OPINIÃO: O “Nó” da BR-319: Maria do Carmo, pare de prometer o que não está sob sua responsabilidade.

Essa barreira técnica também desafia o plano federal. Nem mesmo a eventual eleição de um aliado na Presidência, como o senador Flávio Bolsonaro (PL), assegura que o asfalto sairá do papel.

Imagem gerada em IA.

A história se repete com a precisão de um relógio: a cada quatro anos, a BR-319 deixa de ser uma estrada de lama para virar o principal palanque eletrônico do Amazonas. A pré-candidata Maria do Carmo Seffair (PL) segue a trilha de seus antecessores ao afirmar que, se eleita, irá “destravar” e asfaltar a rodovia. Para o amazonense exausto do isolamento, a frase soa como esperança; para quem analisa as engrenagens do poder e a legislação vigente, trata-se de uma tese politicamente inviável e juridicamente sem amparo.

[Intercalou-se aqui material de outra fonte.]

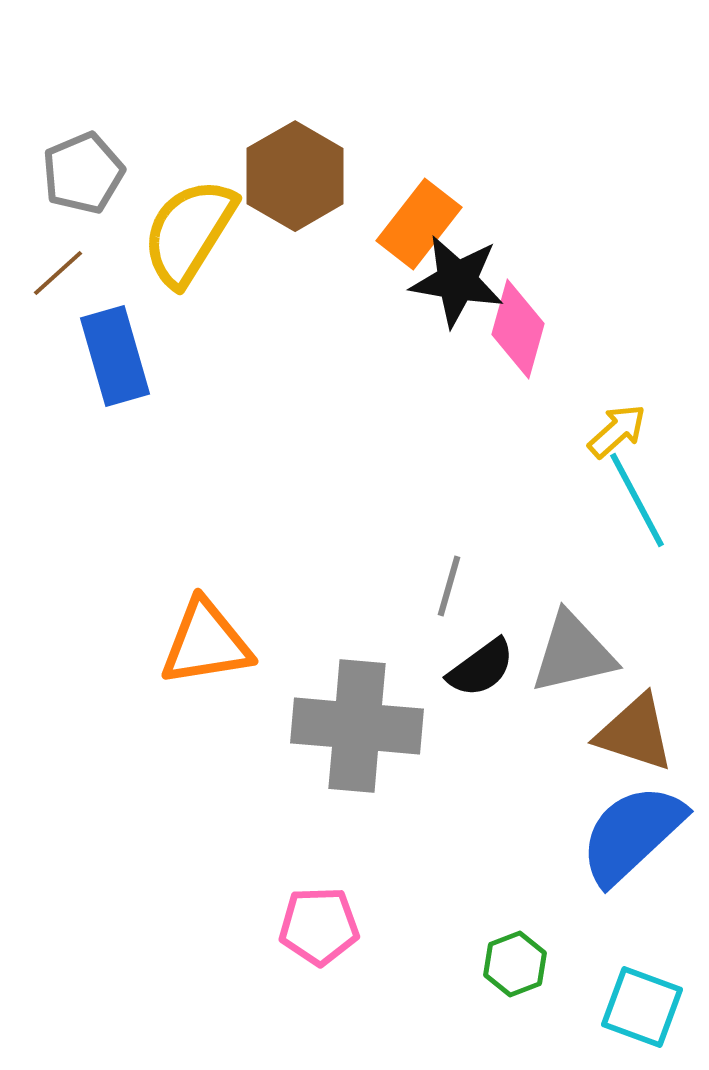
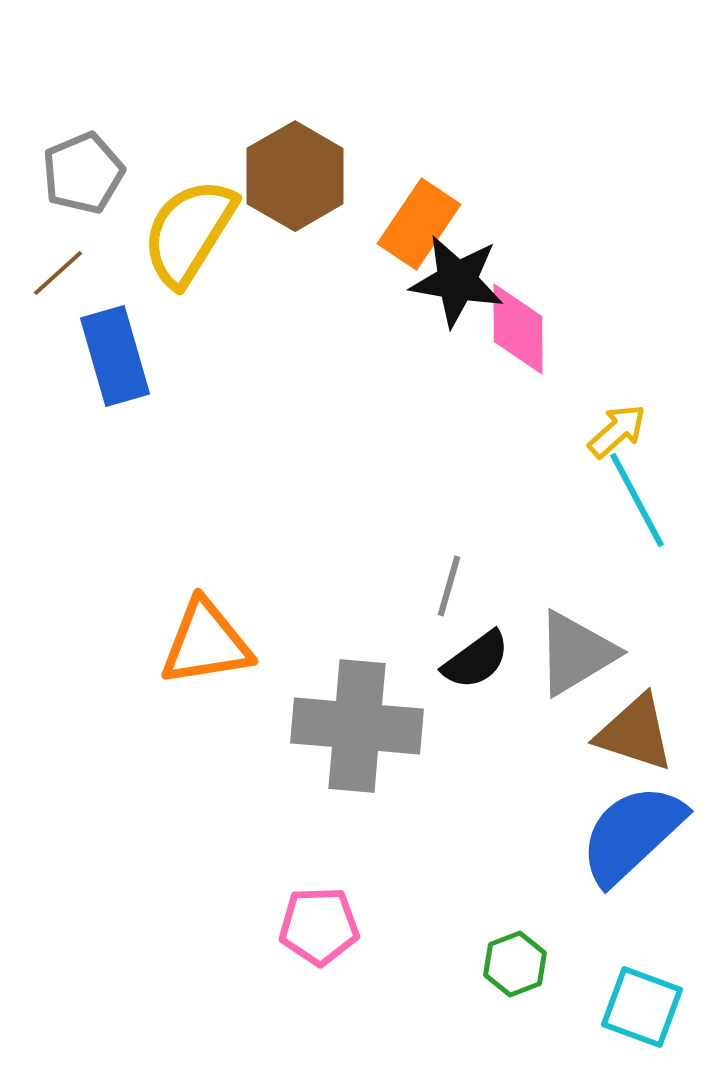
orange rectangle: rotated 4 degrees counterclockwise
pink diamond: rotated 16 degrees counterclockwise
gray triangle: moved 3 px right; rotated 18 degrees counterclockwise
black semicircle: moved 5 px left, 8 px up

O primeiro ponto de conflito é a natureza da competência administrativa. É fundamental esclarecer: a BR-319 é uma rodovia federal. O futuro ocupante do Edifício Eduardo Gomes não possui autoridade legal para assinar ordens de serviço ou aplicar o orçamento do Tesouro Estadual no chamado “trecho do meio”. O atual governador, Wilson Lima, caminha para o encerramento de oito anos de mandato sem entregar a pavimentação prometida, justamente porque as obras pertencem à União, via DNIT e Ministério dos Transportes. O Estado é impedido de investir em bens federais, sob pena de cometer crime de responsabilidade.

Essa barreira técnica também desafia o plano federal. Nem mesmo a eventual eleição de um aliado na Presidência, como o senador Flávio Bolsonaro (PL), assegura que o asfalto sairá do papel. O histórico recente é uma prova cabal: o ex-presidente Jair Bolsonaro governou com amplo apoio e o Exército mobilizado, mas a 319 permaneceu travada. Isso ocorre porque o entrave não é apenas de “vontade”, mas um sistema jurídico-ambiental consolidado. O muro que barrou gestões passadas permanece de pé, sustentado por normas que nenhum governante pode ignorar por decreto.

O verdadeiro “nó” da BR-319 reside em uma trindade de controle: IBAMA, Ministério Público Federal (MPF) e a Justiça Federal (TRF-1).

O licenciamento do trecho central exige uma Avaliação Ambiental Estratégica (AAE) que nenhum governo, independentemente da ideologia, conseguiu validar tecnicamente até hoje. Sem estudos que garantam a governança contra o desmatamento ilegal e a grilagem, o MPF atua preventivamente e o Judiciário suspende as licenças. Prometer o asfalto sem um plano que pacifique esses órgãos de controle é oferecer uma solução simplista para um problema de extrema complexidade.

A realidade financeira de março de 2026 reforça esse ceticismo. A Lei de Diretrizes Orçamentárias (LDO) federal para este ano não reservou os bilhões necessários para a pavimentação definitiva. O que se vê hoje são recursos paliativos para a “manutenção da intrafegabilidade” — o custoso esforço de evitar o fechamento total da via durante o inverno amazônico. Se senadores influentes como Omar Aziz e Eduardo Braga, com trânsito livre no atual governo federal, não conseguiram garantir a rubrica bilionária no orçamento de Lula, sugerir que um governador resolverá a questão isoladamente é ignorar a hierarquia federativa.

O isolamento de Manaus, agravado pelas secas severas de 2023 e 2024, provou que a BR-319 é vital. No entanto, o debate eleitoral precisa amadurecer. O “asfalto de papel”, que surge nas promessas e desaparece após a apuração dos votos, já saturou a paciência do povo amazonense. A cobrança deve ser direcionada a quem detém a caneta e o tesouro: o Governo Federal. Qualquer narrativa que tente transferir essa responsabilidade para o Palácio da Compensa corre o risco de ser apenas mais uma estratégia de marketing sem conexão com a realidade dos fatos.